What is required
In the entries that follow, find the line containing "time of writing."; from there, copy every line exactly through the line containing "### 10. Central".

Recorded data
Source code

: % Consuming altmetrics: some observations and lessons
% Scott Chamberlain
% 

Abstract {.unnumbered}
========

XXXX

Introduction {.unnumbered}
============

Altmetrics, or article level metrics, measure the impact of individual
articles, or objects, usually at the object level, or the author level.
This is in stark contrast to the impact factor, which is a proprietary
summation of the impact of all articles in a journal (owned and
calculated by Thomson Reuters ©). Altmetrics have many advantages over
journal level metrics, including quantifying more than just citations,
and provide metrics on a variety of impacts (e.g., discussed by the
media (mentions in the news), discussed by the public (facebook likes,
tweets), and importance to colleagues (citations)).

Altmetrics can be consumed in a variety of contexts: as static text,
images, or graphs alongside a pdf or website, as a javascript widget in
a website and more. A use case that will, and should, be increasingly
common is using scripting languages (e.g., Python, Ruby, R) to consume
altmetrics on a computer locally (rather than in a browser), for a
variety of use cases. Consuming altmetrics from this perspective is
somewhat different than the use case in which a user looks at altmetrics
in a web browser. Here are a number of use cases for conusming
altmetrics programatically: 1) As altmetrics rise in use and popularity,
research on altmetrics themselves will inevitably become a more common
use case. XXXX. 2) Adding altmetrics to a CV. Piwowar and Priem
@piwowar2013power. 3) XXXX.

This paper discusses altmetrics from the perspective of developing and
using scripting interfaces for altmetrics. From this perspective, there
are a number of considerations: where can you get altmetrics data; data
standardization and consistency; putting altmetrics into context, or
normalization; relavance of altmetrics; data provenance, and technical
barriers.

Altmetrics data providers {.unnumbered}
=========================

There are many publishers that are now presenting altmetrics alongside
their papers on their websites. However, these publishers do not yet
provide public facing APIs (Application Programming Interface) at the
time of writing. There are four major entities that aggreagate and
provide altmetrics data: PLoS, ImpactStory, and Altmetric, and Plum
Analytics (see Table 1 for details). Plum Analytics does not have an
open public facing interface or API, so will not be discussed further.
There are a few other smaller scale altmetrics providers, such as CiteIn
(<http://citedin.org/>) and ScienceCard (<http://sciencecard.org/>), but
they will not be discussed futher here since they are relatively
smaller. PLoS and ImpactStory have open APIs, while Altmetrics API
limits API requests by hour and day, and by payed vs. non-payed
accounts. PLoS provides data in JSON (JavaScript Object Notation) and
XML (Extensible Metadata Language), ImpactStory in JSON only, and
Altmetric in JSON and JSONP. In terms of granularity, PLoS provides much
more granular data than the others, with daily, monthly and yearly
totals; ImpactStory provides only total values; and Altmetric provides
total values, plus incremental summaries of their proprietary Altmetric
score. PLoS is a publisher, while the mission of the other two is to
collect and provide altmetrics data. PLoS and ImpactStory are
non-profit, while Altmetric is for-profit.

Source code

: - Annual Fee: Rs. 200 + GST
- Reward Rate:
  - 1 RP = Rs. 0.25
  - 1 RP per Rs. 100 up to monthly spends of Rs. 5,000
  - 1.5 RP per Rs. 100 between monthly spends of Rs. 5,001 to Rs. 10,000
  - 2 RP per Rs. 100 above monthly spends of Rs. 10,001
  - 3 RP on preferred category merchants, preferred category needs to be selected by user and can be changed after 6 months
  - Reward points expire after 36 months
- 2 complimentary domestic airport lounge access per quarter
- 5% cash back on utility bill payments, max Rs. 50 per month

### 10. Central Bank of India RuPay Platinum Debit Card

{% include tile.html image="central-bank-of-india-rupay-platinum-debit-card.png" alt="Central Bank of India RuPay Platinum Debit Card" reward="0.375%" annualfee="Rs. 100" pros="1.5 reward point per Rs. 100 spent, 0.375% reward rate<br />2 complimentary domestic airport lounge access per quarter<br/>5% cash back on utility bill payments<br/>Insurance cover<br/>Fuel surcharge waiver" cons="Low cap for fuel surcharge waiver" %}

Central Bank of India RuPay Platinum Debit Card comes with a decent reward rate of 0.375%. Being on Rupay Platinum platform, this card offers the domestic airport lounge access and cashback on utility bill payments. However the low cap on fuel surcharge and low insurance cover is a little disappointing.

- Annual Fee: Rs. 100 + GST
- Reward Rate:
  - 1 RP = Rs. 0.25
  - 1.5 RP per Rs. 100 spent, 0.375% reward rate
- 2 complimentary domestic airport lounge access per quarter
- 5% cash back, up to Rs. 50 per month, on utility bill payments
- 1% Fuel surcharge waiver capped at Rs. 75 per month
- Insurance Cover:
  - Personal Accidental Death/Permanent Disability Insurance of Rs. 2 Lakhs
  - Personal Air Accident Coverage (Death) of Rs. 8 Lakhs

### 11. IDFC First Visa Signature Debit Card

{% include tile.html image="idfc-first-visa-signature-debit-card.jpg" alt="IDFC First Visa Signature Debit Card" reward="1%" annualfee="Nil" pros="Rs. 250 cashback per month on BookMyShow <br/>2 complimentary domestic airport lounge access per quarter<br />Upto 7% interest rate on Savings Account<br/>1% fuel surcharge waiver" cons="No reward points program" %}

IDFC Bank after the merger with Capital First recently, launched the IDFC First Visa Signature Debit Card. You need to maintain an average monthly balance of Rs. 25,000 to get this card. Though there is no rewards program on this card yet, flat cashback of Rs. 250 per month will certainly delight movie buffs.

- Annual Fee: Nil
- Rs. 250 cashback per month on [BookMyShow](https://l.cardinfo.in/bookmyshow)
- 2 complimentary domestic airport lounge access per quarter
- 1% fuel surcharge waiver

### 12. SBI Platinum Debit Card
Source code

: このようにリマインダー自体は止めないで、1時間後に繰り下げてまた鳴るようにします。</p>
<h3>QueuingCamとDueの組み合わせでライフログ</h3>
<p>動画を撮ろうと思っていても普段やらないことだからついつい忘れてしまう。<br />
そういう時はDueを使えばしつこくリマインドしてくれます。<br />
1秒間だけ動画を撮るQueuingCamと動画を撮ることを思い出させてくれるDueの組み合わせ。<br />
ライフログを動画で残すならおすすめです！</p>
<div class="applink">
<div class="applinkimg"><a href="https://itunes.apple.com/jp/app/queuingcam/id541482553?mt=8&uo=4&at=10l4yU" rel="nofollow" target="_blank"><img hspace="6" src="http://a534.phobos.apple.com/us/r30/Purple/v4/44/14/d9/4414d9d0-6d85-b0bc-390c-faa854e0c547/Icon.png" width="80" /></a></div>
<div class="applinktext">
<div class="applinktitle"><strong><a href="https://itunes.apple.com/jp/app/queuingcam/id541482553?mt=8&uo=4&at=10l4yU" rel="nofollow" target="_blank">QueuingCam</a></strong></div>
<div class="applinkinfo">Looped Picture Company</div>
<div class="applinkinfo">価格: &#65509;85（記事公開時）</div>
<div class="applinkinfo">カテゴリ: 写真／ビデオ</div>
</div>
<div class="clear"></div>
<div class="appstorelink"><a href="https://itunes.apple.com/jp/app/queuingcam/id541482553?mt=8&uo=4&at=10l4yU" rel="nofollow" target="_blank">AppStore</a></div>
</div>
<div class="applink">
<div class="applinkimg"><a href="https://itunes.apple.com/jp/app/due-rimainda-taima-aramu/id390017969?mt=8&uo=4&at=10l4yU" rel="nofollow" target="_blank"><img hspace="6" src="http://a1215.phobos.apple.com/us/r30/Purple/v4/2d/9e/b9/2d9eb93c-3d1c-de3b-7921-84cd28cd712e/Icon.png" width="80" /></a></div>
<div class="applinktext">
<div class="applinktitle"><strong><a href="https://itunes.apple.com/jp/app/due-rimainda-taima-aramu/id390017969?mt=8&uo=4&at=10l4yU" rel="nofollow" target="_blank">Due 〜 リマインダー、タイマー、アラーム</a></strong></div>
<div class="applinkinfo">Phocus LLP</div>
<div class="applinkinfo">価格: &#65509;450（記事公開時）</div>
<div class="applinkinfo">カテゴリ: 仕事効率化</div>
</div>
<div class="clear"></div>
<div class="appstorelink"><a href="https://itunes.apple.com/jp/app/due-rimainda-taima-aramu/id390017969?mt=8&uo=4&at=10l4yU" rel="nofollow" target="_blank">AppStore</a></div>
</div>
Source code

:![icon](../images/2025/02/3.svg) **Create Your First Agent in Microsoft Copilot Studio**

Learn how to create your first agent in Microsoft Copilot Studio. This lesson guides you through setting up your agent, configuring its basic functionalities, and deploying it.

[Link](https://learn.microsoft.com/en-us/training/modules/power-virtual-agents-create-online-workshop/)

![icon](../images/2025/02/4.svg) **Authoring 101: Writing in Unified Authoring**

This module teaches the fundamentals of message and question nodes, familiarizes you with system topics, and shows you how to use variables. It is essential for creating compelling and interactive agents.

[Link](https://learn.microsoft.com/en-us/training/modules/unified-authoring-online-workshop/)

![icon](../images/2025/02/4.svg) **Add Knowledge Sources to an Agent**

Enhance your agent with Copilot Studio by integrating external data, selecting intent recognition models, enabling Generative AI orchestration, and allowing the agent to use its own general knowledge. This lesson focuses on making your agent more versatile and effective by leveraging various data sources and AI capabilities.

Written solution
time of writing. There are four major entities that aggreagate and
provide altmetrics data: PLoS, ImpactStory, and Altmetric, and Plum
Analytics (see Table 1 for details). Plum Analytics does not have an
open public facing interface or API, so will not be discussed further.
There are a few other smaller scale altmetrics providers, such as CiteIn
(<http://citedin.org/>) and ScienceCard (<http://sciencecard.org/>), but
they will not be discussed futher here since they are relatively
smaller. PLoS and ImpactStory have open APIs, while Altmetrics API
limits API requests by hour and day, and by payed vs. non-payed
accounts. PLoS provides data in JSON (JavaScript Object Notation) and
XML (Extensible Metadata Language), ImpactStory in JSON only, and
Altmetric in JSON and JSONP. In terms of granularity, PLoS provides much
more granular data than the others, with daily, monthly and yearly
totals; ImpactStory provides only total values; and Altmetric provides
total values, plus incremental summaries of their proprietary Altmetric
score. PLoS is a publisher, while the mission of the other two is to
collect and provide altmetrics data. PLoS and ImpactStory are
non-profit, while Altmetric is for-profit.

Source code

: - Annual Fee: Rs. 200 + GST
- Reward Rate:
  - 1 RP = Rs. 0.25
  - 1 RP per Rs. 100 up to monthly spends of Rs. 5,000
  - 1.5 RP per Rs. 100 between monthly spends of Rs. 5,001 to Rs. 10,000
  - 2 RP per Rs. 100 above monthly spends of Rs. 10,001
  - 3 RP on preferred category merchants, preferred category needs to be selected by user and can be changed after 6 months
  - Reward points expire after 36 months
- 2 complimentary domestic airport lounge access per quarter
- 5% cash back on utility bill payments, max Rs. 50 per month

### 10. Central Bank of India RuPay Platinum Debit Card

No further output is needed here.